Like the inchworm measuring the marigolds, Gustave labors unceasingly despite knowing that in the long run it won't make the slightest bit of difference. But what's the alternative? Surrender to chaos and cruelty and death? Hell, no.

If sooner or later we're all going to die, I have written before, can't we at least do it with a bit of dignity and honor and laughter and good company? And in Gustave's case, poetry and perfume and pastry, as well?

As it turns out, Ralph Fiennes is the perfect actor to lead a Wes Anderson film. He can deliver helium-filled balloons of dialogue without puncturing the illusion that he actually believes what he's saying. And in a film like this, that's absolutely vital. One prick of cynicism, and the balloon bursts.

This is Fiennes best work since Schindler's List.

I confess, I haven't much enjoyed Wes Anderson in the past. I have detected underneath the celebrated whimsy of such films as The Royal Tenenbaums and The Life Aquatic with Steve Zissou a sourness that for me at least curdled his confections and made them hard to swallow.

That, and when everybody is a nut, nobody is a nut, and the whole thing gets a bit tedious.

But here, there's something generous and moving and maybe even heroic in Gustave's devotion to the better angels of our nature.

"Rudeness is merely an expression of fear. People fear they won't get what they want. The most dreadful and unattractive person only needs to be loved, and they will open up like a flower."

Well, some of them anyway.

Cameos by everyone — Bill Murray, Ed Norton, Harvey Keitel, Jude Law, Tom Wilkinson, F. Murray Abraham, Jason Schwartzman, Tilda Swinton, Owen Wilson, Bob Balaban, Léa Seydoux, and many others. Excellent supporting work from Adrien Brody, Willem Defoe, Jeff Goldblum and Saoirse Ronan. Tony Revolori as the lobby boy, Zero Moustafa, was terrific. Ralph Fiennes deserved an Oscar nomination at the very least.

The Grand Budapest Hotel was 2014's best movie, Wes Anderson its best director.


mister muleboy said...

You know, this is some damned fine writing.

Better yet, it's damned good thinking.

In the words of the Greatest Man Who Ever Lived™ (well, a character he portrayed with his usual . . . with his usual):

Very Good, Fischer.

You win a cookie.

This really is some damned fine stuff.


And now the question can be answered:
What would I have done if I'd lived in Nazi Germany in the 20s and 30s, or in Virginia in February 1861?

I hate the question, because I am old and I am scared. And I better understand how evil turns its foothold into a stronghold. Two reliable sources - two - reported yesterday that the first representatives of the administration to make their way to my world have threateningly acknowledged (or announced) that they intend to have employees' social media accounts monitored. To "ensure no damage to institutional reputation," they said while making their meaning clear. And while I can't believe it, I believe it. How they'll do so, I know not.

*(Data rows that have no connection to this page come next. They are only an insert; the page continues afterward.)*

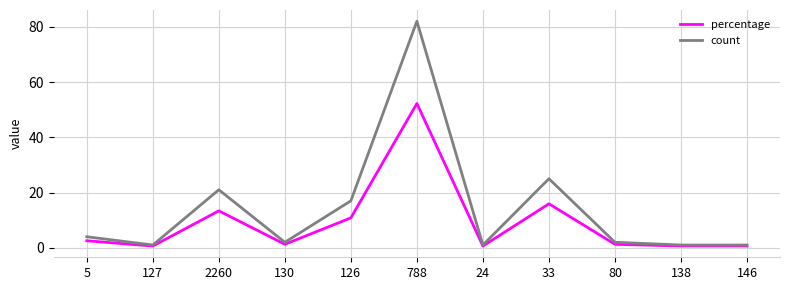

What is the approximate value of percentage at 24?

0.6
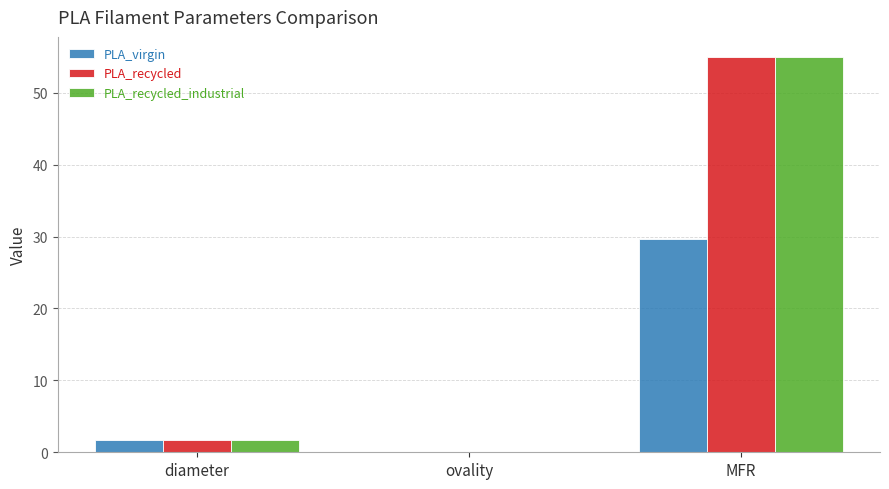

What is the approximate value of PLA_recycled at MFR?

55.0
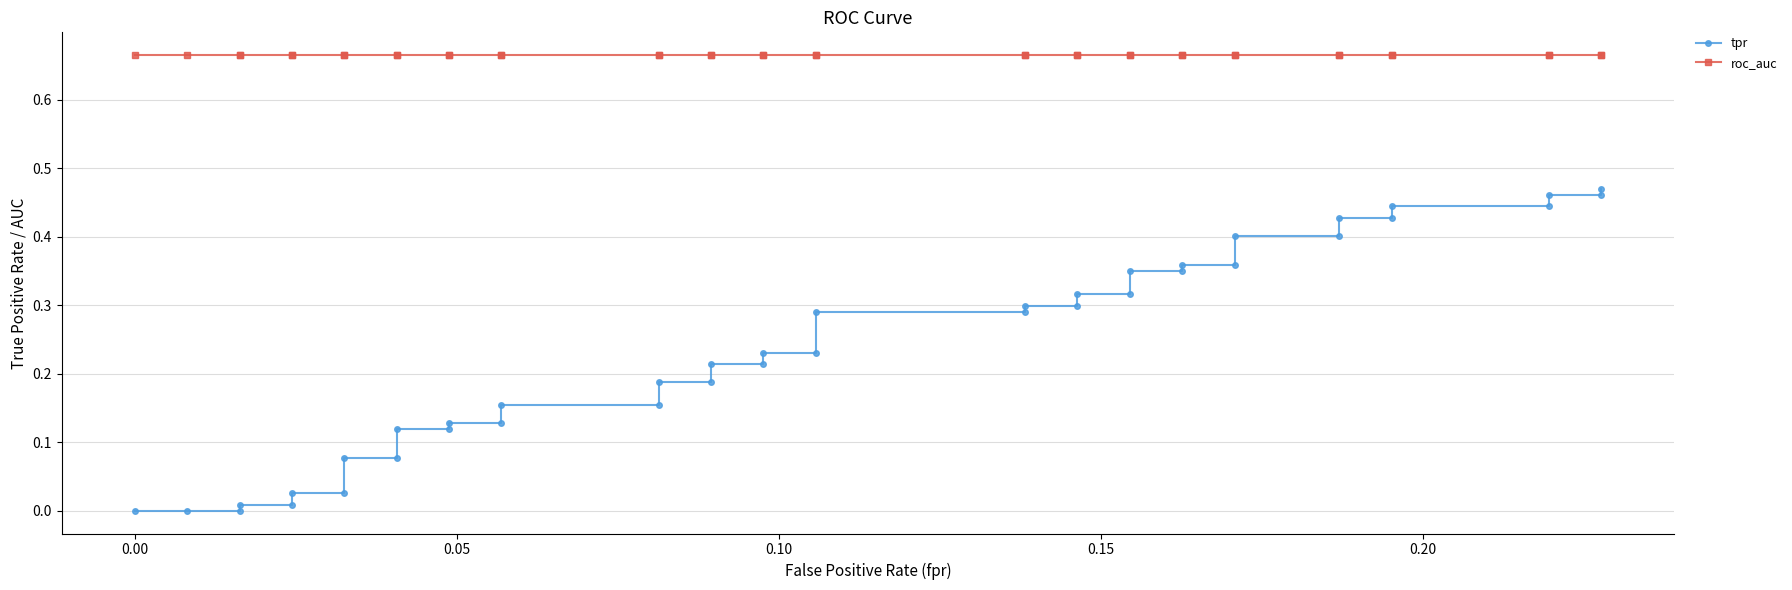

True or false: roc_auc and tpr cross at least once.

False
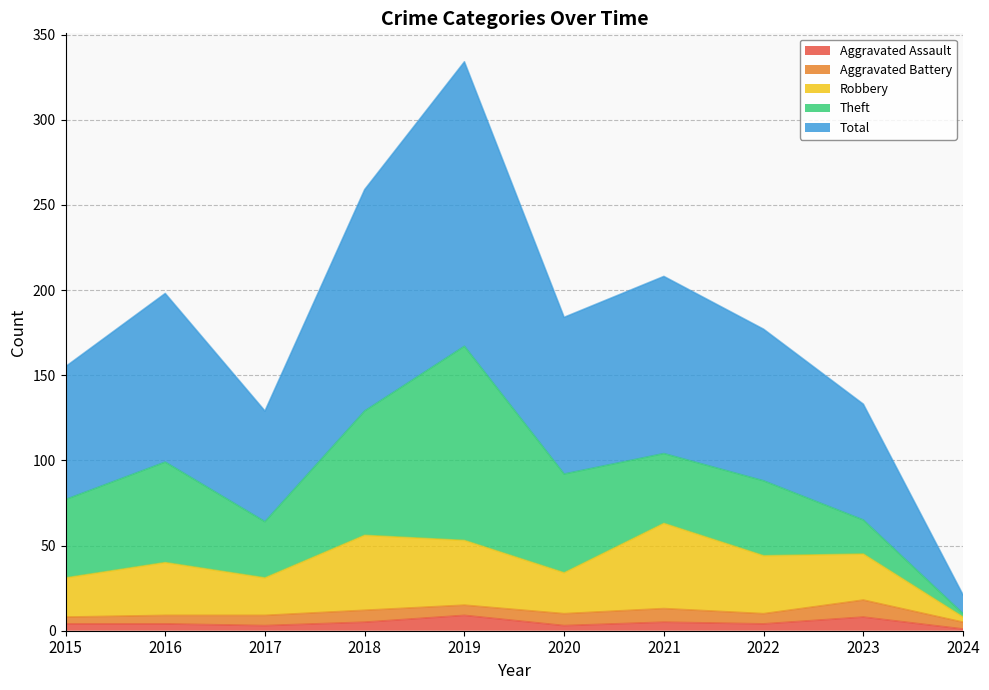

What is the value of the Total point at the 5th from the left?

334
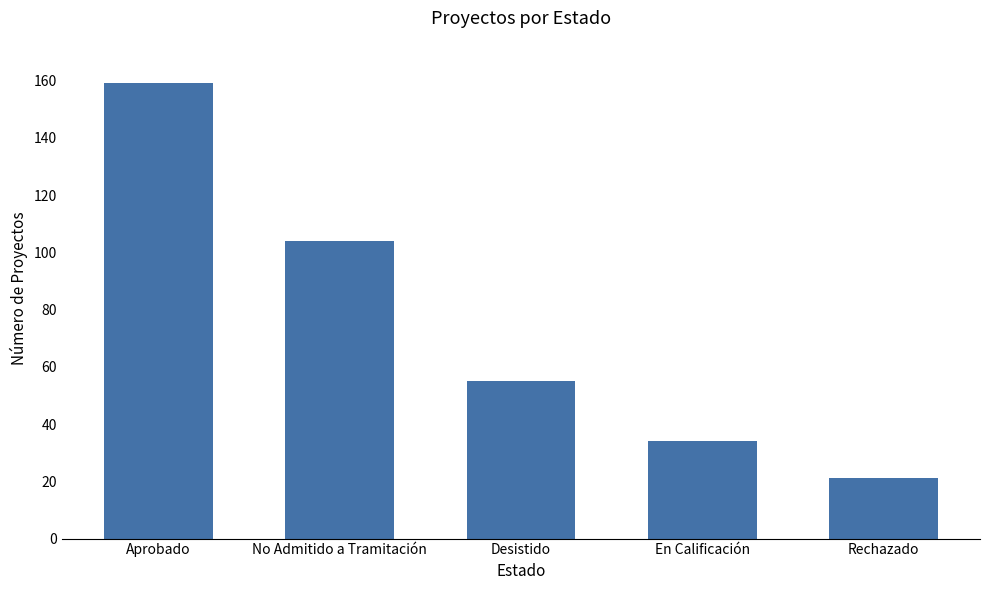

What is the label of the 3rd bar from the right?

Desistido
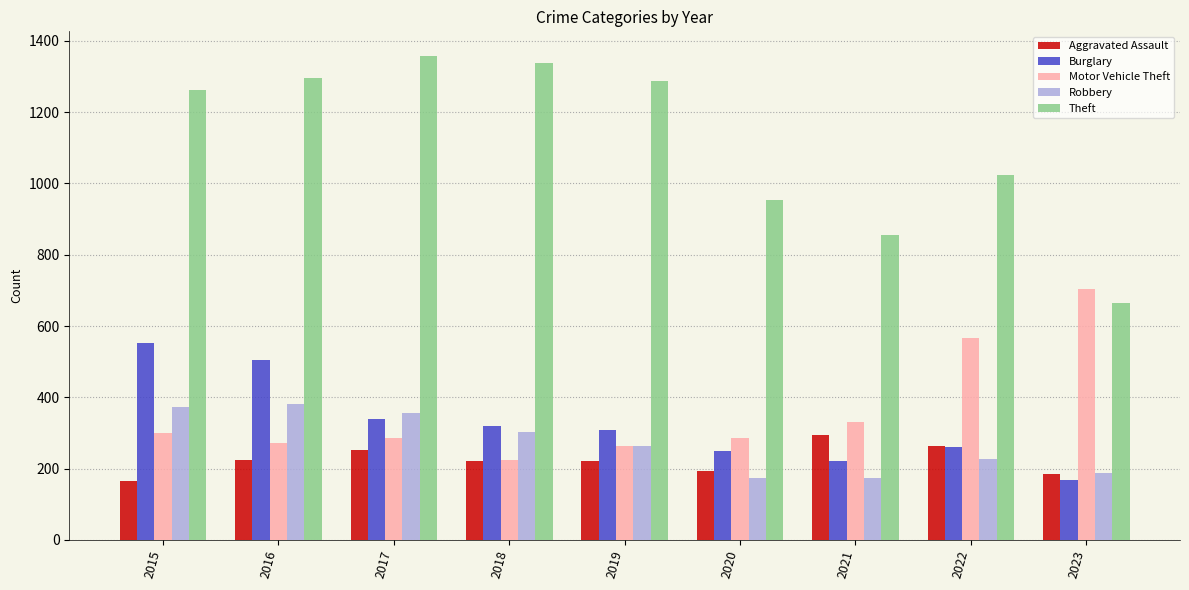

What is the average value of the Theft series?

1116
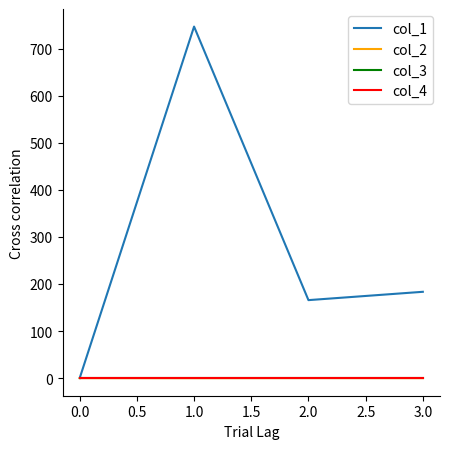

Which series has the largest total across all categories?

col_1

Being a decent Globe-Trotting Emissary of All That Is Good In The World may have its price and I don't wanna pay the price. But I also know that I'd be carving a swastika into my own head if I didn't publicly -- more and more publicly, and not pseudonymously, make it known that Nazis are bad, white-supremacists are bad, and this corrosion will be fatal if not cleaned and reversed.

Bring on the naval jelly. . . .

mister muleboy said...

yes, I threw in the "Nazis are bad, white-supremacists are bad" as part of dark hyumer -- I think that I've firmly been on record on those things for a while. Opposition to moral and Constitutional decay are my game, bay-bee.

Mythical Monkey said...

I am trying to figure out how to become a dissident without ever leaving the house (except for trips to the grocery store, ball park or very occasionally, the movie house). Twice in ten days I saw movies that made me think of our current situation and wrote about it.

Will certainly have no impact whatsoever but if they chop off my hands on the fifty yard line of FedEx Field, I wouldn't be a bit surprised.

Mythical Monkey said...

By the way, how would you like to be the schmuck with the Hitler haircut in the picture at the top of the post? If he lives to be a 105, that's the picture that'll run with his obituary.